--- Data ---
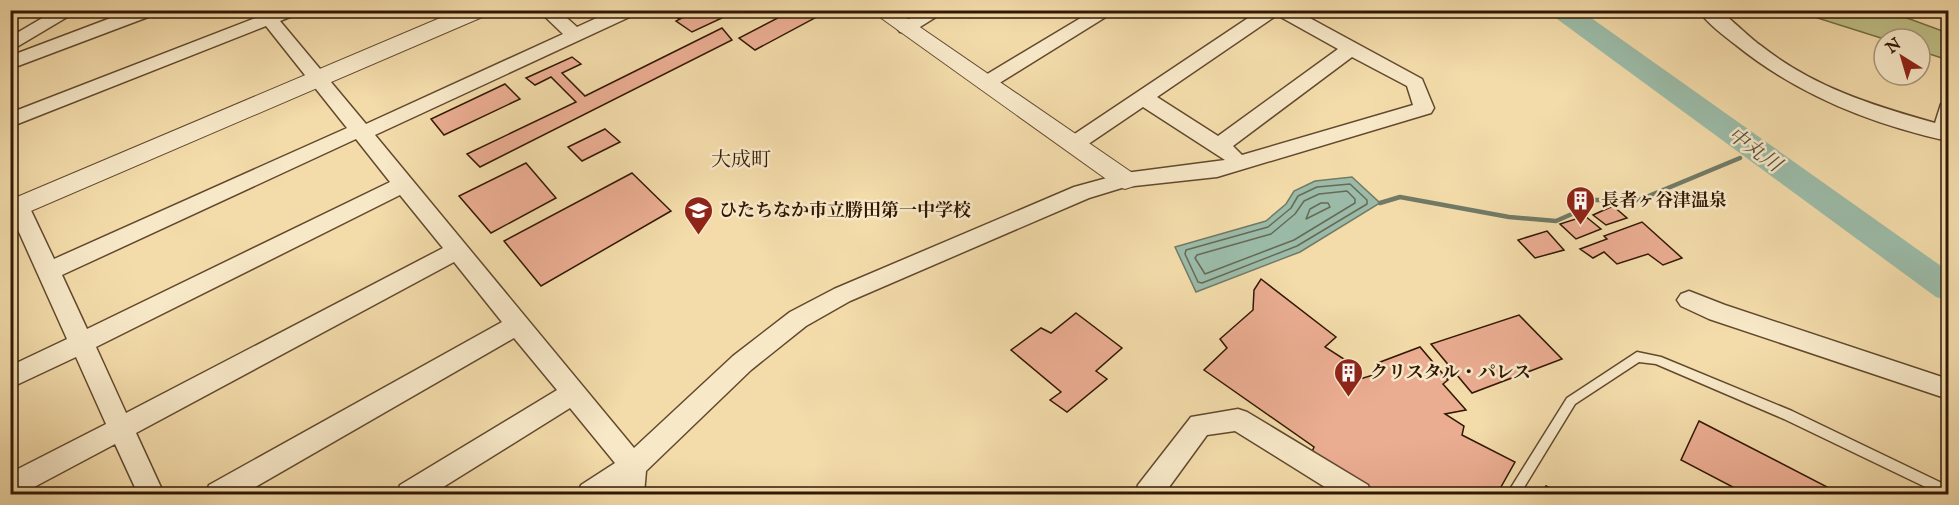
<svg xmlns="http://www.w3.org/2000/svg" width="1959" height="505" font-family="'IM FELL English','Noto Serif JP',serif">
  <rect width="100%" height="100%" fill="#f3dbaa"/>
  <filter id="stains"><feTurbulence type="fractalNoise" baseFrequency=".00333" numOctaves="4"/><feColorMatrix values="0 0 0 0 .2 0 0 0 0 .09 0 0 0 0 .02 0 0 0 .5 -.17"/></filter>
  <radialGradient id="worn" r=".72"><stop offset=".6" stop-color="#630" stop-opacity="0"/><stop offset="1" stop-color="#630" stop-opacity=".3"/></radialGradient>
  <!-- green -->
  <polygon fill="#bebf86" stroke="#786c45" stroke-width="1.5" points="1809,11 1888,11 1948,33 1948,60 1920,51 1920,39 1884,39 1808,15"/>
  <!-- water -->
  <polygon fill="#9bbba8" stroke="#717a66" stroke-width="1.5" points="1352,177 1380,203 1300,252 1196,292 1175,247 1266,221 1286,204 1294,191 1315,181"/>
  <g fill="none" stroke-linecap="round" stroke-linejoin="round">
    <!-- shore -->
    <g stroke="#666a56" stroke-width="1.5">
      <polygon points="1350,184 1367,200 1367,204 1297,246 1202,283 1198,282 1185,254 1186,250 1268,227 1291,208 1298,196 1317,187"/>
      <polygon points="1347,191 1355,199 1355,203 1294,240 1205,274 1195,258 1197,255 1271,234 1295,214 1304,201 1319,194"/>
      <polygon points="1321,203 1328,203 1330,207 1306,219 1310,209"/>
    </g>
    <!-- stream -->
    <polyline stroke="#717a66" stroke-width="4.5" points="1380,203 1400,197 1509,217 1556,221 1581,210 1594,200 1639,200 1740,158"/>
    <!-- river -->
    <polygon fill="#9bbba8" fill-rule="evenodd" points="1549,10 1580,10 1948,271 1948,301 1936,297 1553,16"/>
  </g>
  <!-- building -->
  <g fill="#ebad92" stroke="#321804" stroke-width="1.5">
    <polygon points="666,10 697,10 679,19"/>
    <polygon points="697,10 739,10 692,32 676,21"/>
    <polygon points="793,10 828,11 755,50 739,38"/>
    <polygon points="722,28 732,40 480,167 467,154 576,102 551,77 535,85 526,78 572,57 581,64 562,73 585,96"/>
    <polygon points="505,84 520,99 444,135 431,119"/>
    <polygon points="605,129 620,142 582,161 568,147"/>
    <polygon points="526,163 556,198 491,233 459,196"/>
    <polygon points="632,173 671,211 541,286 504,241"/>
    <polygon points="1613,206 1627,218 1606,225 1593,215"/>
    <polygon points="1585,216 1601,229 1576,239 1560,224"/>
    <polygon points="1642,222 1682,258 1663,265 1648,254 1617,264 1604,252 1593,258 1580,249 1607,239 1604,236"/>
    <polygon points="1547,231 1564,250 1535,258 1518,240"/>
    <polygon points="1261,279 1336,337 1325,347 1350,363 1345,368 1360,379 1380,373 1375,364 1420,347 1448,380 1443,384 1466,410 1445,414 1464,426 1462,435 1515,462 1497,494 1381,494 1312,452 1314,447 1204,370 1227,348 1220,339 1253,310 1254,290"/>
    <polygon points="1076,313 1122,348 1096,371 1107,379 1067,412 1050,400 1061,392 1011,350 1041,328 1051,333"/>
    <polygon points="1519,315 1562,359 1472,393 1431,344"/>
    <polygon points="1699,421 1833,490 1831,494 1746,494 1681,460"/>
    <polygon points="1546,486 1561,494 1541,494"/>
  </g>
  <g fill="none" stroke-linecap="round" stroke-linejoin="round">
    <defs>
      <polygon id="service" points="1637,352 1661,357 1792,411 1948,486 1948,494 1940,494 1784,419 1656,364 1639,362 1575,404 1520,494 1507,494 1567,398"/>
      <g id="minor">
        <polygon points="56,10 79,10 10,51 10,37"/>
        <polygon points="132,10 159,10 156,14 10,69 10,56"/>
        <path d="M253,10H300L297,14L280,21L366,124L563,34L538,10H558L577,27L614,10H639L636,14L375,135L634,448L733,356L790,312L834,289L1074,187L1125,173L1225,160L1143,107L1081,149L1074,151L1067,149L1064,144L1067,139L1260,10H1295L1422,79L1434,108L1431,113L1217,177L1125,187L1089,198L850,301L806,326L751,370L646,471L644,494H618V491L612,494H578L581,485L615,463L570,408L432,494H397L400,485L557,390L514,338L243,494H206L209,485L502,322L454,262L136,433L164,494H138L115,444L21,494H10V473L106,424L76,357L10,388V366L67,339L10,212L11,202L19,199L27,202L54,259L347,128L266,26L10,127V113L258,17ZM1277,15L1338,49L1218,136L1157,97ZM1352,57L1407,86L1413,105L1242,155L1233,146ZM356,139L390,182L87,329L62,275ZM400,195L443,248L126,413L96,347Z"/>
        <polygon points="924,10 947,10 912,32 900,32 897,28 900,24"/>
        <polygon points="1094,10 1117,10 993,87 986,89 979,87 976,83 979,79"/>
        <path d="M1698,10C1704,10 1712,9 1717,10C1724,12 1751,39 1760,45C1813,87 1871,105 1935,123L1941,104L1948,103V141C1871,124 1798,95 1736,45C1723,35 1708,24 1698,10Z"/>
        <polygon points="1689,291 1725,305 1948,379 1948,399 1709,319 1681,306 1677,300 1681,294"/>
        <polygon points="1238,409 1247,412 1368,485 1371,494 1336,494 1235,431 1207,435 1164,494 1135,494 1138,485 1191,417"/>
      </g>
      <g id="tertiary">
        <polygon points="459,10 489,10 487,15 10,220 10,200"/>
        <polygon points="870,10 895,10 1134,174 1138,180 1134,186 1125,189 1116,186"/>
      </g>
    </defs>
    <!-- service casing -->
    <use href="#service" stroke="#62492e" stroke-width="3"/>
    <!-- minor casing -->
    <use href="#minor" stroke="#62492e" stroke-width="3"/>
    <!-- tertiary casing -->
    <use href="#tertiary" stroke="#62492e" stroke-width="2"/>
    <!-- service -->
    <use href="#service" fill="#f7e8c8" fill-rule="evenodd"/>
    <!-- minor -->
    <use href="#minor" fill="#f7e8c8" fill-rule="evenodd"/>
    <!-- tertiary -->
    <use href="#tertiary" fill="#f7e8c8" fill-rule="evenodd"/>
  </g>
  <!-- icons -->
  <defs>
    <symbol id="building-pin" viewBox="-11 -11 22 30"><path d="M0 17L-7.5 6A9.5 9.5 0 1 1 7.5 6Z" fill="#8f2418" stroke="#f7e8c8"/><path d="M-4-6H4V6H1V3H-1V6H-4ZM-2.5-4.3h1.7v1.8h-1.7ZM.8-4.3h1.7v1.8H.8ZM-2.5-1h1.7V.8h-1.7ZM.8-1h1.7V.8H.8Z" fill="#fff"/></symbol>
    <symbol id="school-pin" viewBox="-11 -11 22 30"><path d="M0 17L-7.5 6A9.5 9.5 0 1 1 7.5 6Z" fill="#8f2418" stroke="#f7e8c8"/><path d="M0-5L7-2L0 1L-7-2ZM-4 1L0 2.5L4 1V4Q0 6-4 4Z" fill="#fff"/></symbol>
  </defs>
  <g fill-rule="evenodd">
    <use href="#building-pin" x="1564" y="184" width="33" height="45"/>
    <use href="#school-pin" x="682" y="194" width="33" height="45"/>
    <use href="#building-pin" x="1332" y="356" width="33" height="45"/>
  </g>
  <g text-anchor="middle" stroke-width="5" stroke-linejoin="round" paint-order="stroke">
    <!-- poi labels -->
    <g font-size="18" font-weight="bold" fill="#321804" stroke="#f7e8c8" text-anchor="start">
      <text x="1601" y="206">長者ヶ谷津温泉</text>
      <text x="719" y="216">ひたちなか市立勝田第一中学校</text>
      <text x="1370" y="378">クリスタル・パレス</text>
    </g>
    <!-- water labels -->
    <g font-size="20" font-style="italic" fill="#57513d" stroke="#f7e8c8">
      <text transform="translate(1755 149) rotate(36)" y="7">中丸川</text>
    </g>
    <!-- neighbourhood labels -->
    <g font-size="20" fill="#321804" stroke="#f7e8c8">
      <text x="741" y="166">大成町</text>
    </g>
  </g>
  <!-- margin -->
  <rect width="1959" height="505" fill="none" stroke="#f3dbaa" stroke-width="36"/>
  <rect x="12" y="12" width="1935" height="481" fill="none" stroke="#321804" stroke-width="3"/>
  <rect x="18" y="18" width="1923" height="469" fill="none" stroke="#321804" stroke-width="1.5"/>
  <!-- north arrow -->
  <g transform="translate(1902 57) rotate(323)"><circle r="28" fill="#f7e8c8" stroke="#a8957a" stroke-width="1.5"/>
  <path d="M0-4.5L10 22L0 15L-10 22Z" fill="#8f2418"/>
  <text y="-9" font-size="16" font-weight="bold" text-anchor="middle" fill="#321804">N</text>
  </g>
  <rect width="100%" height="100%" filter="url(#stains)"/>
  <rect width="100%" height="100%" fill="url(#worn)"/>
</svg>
---
--- Data ---
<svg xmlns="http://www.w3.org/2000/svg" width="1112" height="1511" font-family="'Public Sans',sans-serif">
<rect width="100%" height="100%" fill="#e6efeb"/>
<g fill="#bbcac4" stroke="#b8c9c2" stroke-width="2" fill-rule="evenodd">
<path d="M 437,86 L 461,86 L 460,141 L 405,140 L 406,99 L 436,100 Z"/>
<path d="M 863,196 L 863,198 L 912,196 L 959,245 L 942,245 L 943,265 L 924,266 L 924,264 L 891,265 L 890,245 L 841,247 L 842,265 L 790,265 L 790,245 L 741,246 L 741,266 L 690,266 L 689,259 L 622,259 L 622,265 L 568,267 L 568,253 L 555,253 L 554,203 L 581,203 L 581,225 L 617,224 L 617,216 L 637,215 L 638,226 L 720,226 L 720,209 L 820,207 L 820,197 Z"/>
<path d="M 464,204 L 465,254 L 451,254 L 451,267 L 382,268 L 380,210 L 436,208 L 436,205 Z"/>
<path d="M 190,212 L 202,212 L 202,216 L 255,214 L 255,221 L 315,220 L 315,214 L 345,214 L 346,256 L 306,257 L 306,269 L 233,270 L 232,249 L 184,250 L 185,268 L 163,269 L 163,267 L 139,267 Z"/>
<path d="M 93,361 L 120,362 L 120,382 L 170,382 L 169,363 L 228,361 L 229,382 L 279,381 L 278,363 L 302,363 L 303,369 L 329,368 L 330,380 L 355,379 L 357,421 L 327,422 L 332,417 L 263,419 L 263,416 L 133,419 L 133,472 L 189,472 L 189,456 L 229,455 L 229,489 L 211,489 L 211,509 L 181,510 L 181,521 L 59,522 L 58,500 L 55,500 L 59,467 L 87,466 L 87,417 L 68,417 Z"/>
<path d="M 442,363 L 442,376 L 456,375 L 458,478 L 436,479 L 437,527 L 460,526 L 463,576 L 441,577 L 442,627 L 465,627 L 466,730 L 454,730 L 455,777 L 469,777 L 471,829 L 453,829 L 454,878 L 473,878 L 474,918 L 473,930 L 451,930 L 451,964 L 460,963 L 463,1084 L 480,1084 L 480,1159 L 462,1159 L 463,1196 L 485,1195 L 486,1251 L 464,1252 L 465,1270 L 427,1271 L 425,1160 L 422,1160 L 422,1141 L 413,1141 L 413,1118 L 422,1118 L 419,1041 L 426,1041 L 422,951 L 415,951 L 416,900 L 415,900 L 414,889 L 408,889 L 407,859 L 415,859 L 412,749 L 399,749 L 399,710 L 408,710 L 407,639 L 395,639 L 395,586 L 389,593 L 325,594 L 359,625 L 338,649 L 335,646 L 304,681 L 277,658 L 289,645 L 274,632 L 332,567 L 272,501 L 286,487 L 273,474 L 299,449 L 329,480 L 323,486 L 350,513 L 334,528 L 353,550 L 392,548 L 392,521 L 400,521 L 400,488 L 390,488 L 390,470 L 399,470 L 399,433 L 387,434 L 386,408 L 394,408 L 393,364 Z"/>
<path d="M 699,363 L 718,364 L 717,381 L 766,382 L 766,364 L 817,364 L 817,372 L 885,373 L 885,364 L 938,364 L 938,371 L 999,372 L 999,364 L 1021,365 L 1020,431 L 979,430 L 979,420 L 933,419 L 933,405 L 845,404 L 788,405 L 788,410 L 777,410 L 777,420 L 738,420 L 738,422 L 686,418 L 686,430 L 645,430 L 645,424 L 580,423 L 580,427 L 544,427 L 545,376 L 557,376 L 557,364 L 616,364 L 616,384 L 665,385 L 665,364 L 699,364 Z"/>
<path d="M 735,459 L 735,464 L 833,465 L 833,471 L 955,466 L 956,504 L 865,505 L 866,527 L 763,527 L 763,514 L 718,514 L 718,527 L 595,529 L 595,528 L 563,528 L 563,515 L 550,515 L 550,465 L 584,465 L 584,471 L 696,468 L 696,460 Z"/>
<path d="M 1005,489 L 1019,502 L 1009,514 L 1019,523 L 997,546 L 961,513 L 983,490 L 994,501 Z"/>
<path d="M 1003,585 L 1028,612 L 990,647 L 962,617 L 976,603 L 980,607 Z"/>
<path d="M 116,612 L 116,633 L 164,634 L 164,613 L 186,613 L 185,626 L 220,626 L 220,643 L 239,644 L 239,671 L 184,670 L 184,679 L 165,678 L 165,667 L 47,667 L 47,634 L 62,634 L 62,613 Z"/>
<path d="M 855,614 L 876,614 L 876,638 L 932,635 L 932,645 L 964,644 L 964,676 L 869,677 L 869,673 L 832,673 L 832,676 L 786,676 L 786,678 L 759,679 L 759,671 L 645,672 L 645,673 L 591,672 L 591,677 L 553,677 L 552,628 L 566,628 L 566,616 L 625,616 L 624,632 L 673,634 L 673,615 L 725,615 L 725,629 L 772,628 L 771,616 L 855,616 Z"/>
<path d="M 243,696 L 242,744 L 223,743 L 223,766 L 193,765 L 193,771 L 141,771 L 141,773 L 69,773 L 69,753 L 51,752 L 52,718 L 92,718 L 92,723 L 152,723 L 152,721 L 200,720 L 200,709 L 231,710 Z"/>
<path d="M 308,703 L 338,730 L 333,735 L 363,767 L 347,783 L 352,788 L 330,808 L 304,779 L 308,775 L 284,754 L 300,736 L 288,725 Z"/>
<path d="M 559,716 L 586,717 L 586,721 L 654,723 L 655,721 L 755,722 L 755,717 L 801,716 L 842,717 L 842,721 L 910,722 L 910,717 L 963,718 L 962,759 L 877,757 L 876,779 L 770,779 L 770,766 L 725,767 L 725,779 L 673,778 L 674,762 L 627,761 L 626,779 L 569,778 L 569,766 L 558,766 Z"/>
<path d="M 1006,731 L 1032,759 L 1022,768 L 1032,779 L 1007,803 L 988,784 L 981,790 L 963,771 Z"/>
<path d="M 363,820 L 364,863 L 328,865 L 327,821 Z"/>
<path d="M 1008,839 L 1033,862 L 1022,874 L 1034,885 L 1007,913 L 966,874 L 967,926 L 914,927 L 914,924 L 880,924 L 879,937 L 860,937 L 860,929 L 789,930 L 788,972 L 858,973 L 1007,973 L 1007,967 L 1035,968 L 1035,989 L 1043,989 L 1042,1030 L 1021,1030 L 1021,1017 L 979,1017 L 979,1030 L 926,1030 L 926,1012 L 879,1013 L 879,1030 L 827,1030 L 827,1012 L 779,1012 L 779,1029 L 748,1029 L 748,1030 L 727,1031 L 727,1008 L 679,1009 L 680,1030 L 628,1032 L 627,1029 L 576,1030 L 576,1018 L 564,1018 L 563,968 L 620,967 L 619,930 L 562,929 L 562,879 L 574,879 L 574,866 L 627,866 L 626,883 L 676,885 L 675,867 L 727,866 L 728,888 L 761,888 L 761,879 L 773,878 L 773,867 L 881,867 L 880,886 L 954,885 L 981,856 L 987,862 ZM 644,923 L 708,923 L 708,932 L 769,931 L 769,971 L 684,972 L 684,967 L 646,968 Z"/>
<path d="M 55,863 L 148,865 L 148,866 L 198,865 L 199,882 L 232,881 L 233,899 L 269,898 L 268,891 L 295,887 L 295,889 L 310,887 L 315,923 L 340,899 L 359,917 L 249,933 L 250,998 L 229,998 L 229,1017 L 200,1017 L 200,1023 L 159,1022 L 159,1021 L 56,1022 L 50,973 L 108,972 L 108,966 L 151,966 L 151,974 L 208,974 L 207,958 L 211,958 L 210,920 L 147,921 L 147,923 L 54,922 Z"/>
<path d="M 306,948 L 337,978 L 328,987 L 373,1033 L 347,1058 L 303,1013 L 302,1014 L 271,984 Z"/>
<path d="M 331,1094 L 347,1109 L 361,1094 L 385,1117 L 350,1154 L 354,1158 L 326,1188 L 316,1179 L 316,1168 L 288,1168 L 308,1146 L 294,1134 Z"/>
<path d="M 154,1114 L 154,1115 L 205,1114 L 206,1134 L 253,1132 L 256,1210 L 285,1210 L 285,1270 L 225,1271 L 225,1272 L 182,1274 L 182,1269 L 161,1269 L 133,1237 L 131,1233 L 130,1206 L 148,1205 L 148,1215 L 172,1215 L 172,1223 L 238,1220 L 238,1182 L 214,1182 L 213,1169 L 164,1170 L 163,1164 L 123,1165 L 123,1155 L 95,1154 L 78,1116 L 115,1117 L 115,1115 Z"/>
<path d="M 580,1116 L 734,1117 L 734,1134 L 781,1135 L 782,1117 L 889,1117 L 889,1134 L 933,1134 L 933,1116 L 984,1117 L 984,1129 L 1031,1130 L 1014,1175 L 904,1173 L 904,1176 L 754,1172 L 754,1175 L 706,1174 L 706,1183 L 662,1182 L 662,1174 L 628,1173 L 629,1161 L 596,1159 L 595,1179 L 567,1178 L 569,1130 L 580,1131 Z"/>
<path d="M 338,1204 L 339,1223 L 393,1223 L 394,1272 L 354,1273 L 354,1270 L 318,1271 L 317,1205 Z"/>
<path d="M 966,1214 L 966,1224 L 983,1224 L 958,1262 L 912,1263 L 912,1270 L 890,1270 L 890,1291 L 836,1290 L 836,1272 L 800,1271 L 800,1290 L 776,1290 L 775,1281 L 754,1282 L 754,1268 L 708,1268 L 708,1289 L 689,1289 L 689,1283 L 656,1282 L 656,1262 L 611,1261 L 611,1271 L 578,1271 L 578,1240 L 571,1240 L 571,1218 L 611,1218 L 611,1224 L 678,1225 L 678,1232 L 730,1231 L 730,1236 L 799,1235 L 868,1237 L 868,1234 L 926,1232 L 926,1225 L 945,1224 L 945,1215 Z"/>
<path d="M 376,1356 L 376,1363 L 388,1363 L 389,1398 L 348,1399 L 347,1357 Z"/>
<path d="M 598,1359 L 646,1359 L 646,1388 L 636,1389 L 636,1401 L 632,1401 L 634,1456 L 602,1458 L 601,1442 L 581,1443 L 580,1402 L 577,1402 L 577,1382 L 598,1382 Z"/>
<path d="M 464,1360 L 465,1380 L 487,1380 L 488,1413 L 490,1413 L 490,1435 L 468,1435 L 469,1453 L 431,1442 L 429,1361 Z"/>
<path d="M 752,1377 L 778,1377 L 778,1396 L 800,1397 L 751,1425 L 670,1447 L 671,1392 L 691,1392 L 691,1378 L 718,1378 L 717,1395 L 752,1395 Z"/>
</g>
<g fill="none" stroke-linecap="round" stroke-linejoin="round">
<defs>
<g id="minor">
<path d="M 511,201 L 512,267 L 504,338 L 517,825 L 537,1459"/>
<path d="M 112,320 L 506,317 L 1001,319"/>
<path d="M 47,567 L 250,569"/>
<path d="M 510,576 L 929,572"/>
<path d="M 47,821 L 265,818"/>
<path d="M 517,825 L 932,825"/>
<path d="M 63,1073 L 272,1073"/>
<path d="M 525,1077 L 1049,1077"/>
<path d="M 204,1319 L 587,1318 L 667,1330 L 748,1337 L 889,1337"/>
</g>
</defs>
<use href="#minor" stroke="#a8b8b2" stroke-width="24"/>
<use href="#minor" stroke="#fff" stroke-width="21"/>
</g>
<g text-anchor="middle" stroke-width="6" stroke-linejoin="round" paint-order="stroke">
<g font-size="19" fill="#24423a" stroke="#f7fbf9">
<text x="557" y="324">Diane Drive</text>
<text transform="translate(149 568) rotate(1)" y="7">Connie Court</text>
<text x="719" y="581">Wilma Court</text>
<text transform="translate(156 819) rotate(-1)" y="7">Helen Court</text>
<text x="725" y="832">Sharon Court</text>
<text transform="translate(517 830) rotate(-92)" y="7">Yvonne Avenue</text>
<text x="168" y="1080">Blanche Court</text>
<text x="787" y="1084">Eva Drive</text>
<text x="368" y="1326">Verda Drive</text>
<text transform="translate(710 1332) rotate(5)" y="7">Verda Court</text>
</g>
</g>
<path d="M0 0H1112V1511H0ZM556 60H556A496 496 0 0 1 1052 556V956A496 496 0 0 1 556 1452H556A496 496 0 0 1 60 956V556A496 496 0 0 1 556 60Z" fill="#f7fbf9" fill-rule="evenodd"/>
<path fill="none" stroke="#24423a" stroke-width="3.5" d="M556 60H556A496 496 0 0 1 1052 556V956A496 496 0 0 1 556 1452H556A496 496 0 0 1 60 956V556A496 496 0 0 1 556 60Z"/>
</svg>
---
◆ **What needs to be done**
Print again the lines of the entries above that fall between the line holding "0 0 0 0 .09" and the line holding "732,40 480,167 467,154", inclusive, exactly as they stand.

◆ **Result for this task**
  <filter id="stains"><feTurbulence type="fractalNoise" baseFrequency=".00333" numOctaves="4"/><feColorMatrix values="0 0 0 0 .2 0 0 0 0 .09 0 0 0 0 .02 0 0 0 .5 -.17"/></filter>
  <radialGradient id="worn" r=".72"><stop offset=".6" stop-color="#630" stop-opacity="0"/><stop offset="1" stop-color="#630" stop-opacity=".3"/></radialGradient>
  <!-- green -->
  <polygon fill="#bebf86" stroke="#786c45" stroke-width="1.5" points="1809,11 1888,11 1948,33 1948,60 1920,51 1920,39 1884,39 1808,15"/>
  <!-- water -->
  <polygon fill="#9bbba8" stroke="#717a66" stroke-width="1.5" points="1352,177 1380,203 1300,252 1196,292 1175,247 1266,221 1286,204 1294,191 1315,181"/>
  <g fill="none" stroke-linecap="round" stroke-linejoin="round">
    <!-- shore -->
    <g stroke="#666a56" stroke-width="1.5">
      <polygon points="1350,184 1367,200 1367,204 1297,246 1202,283 1198,282 1185,254 1186,250 1268,227 1291,208 1298,196 1317,187"/>
      <polygon points="1347,191 1355,199 1355,203 1294,240 1205,274 1195,258 1197,255 1271,234 1295,214 1304,201 1319,194"/>
      <polygon points="1321,203 1328,203 1330,207 1306,219 1310,209"/>
    </g>
    <!-- stream -->
    <polyline stroke="#717a66" stroke-width="4.5" points="1380,203 1400,197 1509,217 1556,221 1581,210 1594,200 1639,200 1740,158"/>
    <!-- river -->
    <polygon fill="#9bbba8" fill-rule="evenodd" points="1549,10 1580,10 1948,271 1948,301 1936,297 1553,16"/>
  </g>
  <!-- building -->
  <g fill="#ebad92" stroke="#321804" stroke-width="1.5">
    <polygon points="666,10 697,10 679,19"/>
    <polygon points="697,10 739,10 692,32 676,21"/>
    <polygon points="793,10 828,11 755,50 739,38"/>
    <polygon points="722,28 732,40 480,167 467,154 576,102 551,77 535,85 526,78 572,57 581,64 562,73 585,96"/>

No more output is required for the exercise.